Stored data entries
════════════════════

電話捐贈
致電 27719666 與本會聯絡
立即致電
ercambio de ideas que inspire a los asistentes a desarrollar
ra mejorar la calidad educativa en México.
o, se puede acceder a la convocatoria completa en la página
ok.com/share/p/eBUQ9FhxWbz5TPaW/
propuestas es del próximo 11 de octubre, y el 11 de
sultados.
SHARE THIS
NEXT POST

════════════════════

◆ **WORK INSTRUCTIONS**
I need each line above reproduced exactly.

◆ **RESULT OF THE EXERCISE**
電話捐贈
致電 27719666 與本會聯絡
立即致電
ercambio de ideas que inspire a los asistentes a desarrollar
ra mejorar la calidad educativa en México.
o, se puede acceder a la convocatoria completa en la página
ok.com/share/p/eBUQ9FhxWbz5TPaW/
propuestas es del próximo 11 de octubre, y el 11 de
sultados.
SHARE THIS
NEXT POST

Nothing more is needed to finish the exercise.